Now ain't that useful. From time to time you have to part with an old disk, but of course, you're rather make sure it is properly erased of all its data before handing it off.
Well, what do you know, since 2001, nearly every HDD under the sun comes with a Secure Erase feature, as it is
part of the ATA standard.
The even better news is that
hdparm
fully supports it (is there anything hdparm can't do?), thus, if you're on Linux and you need to
securely erase all the data from a drive, all you need to do, say, if your disk is /dev/sdb, is:
# hdparm --user-master u --security-set-pass p /dev/sdb
security_password="p"
/dev/sdb:
Issuing SECURITY_SET_PASS command, password="p", user=user, mode=high
# hdparm --user-master u --security-erase p /dev/sdb
security_password="p"
/dev/sdb:
Issuing SECURITY_ERASE command, password="p", user=user
After a while, you should find that your drive has been securely erased. Neat!
VERY IMPORTANT NOTE: If you want to reuse the drive after the secure erase is complete, you
MUST issue the following command to remove the lock.
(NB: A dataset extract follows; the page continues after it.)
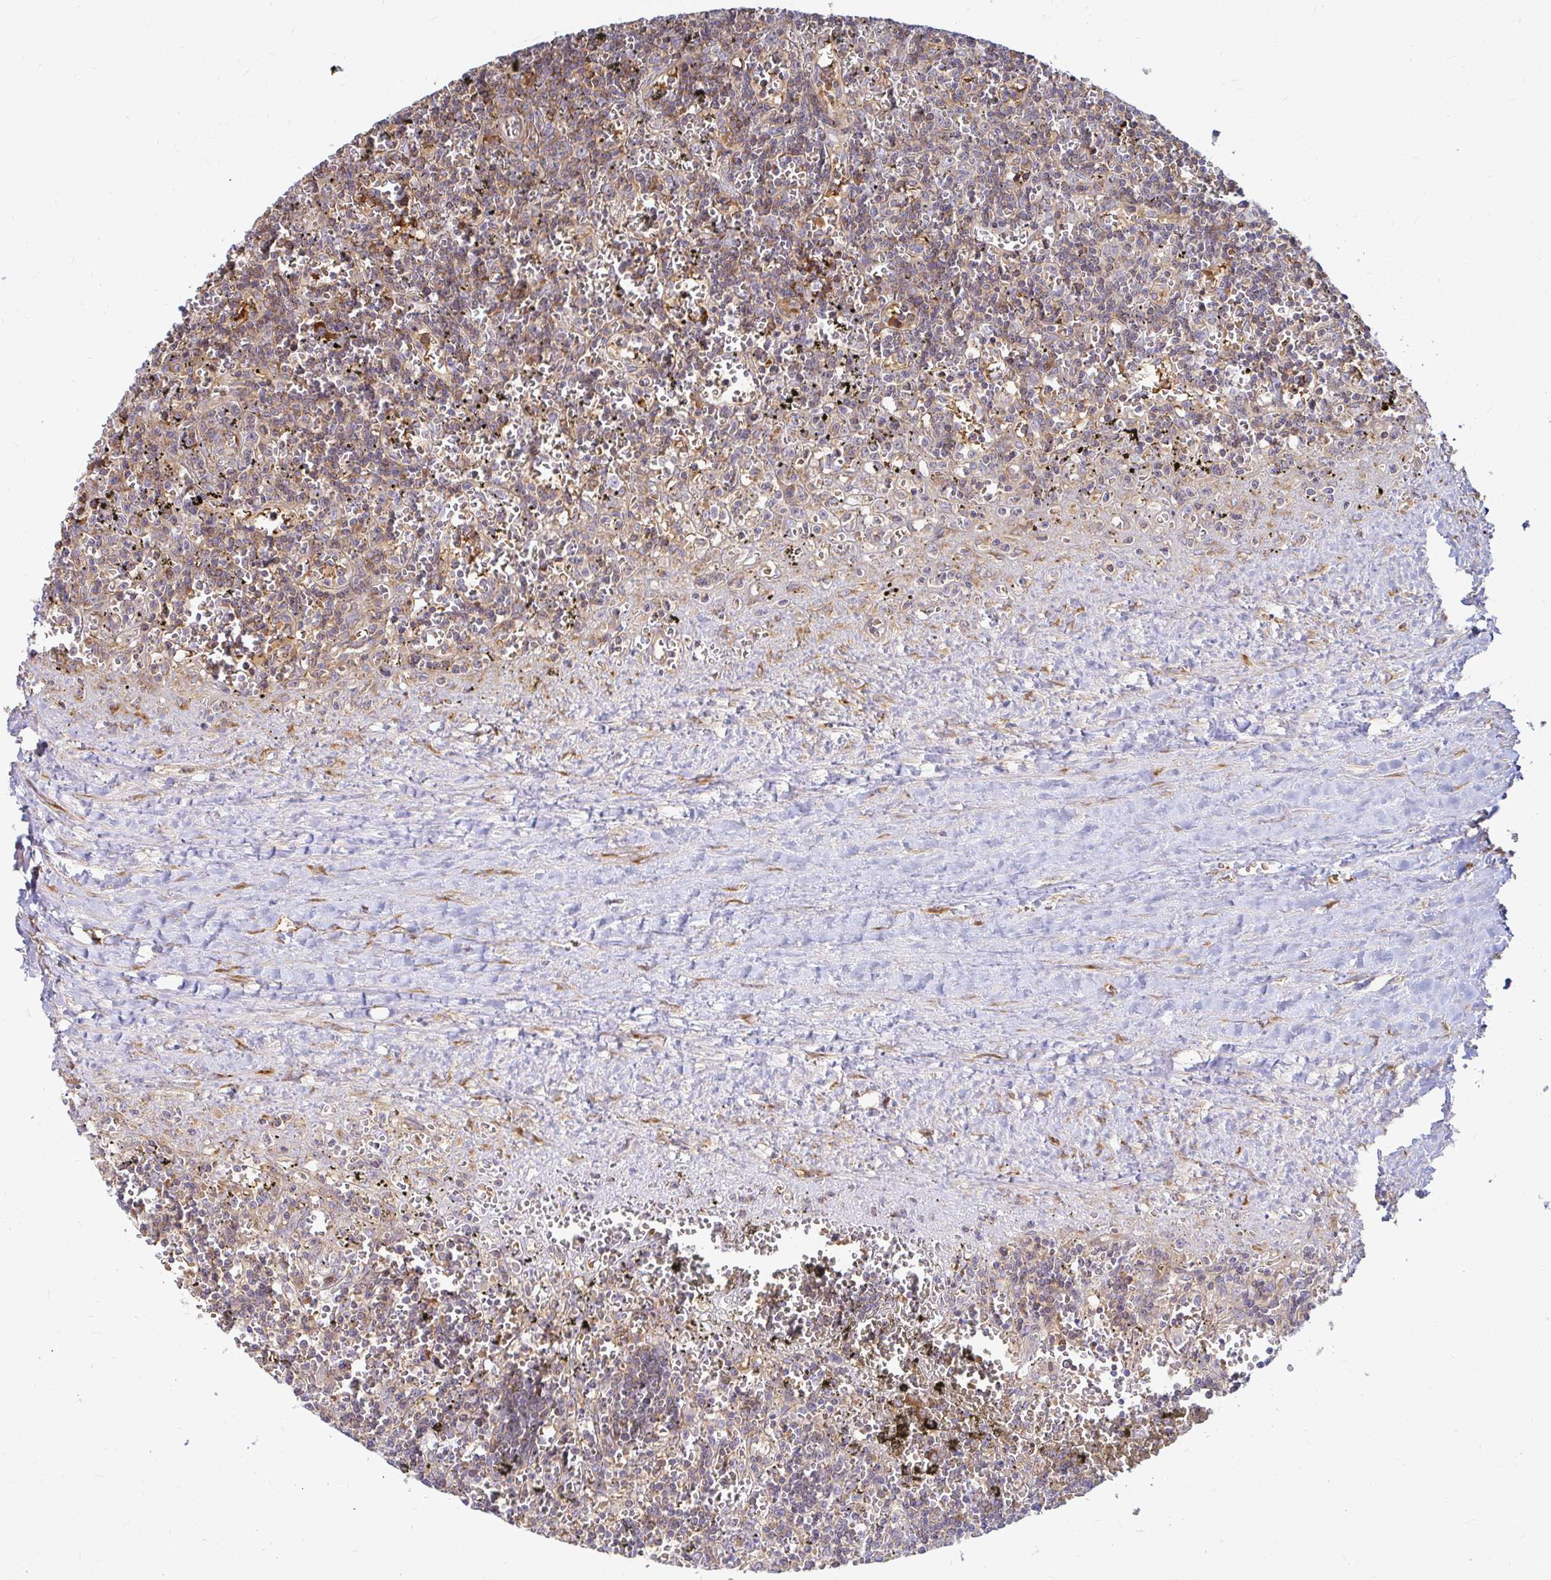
{"staining": {"intensity": "weak", "quantity": "<25%", "location": "cytoplasmic/membranous"}, "tissue": "lymphoma", "cell_type": "Tumor cells", "image_type": "cancer", "snomed": [{"axis": "morphology", "description": "Malignant lymphoma, non-Hodgkin's type, Low grade"}, {"axis": "topography", "description": "Spleen"}], "caption": "This is an immunohistochemistry micrograph of low-grade malignant lymphoma, non-Hodgkin's type. There is no positivity in tumor cells.", "gene": "CAST", "patient": {"sex": "male", "age": 60}}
# hdparm --security-disable p /dev/sdb
security_password="p"
/dev/sdb:
Issuing SECURITY_DISABLE command, password="p", user=user
This is because, if you don't disable security, the drive will be kept
locked, which will produce ATA/SATA interface errors and prevent any write access!
Note that if you want to find out whether the security erase/enhanced erase feature is supported at all, as well as how long that erasing is going to take, you probably want to issue the following beforehand:
~# hdparm -I /dev/sdb
/dev/sdb:
ATA device, with non-removable media
Model Number: SAMSUNG HD322GJ
Serial Number: XXXXXXXXXXXXXX
Firmware Revision: XXXXXXXX
Transport: Serial, ATA8-AST, SATA 1.0a, SATA II Extensions, SATA Rev 2.5, SATA Rev 2.6
(...)
Security:
Master password revision code = 65534
supported
not enabled
not locked
not frozen
not expired: security count
supported: enhanced erase
48min for SECURITY ERASE UNIT. 48min for ENHANCED SECURITY ERASE UNIT.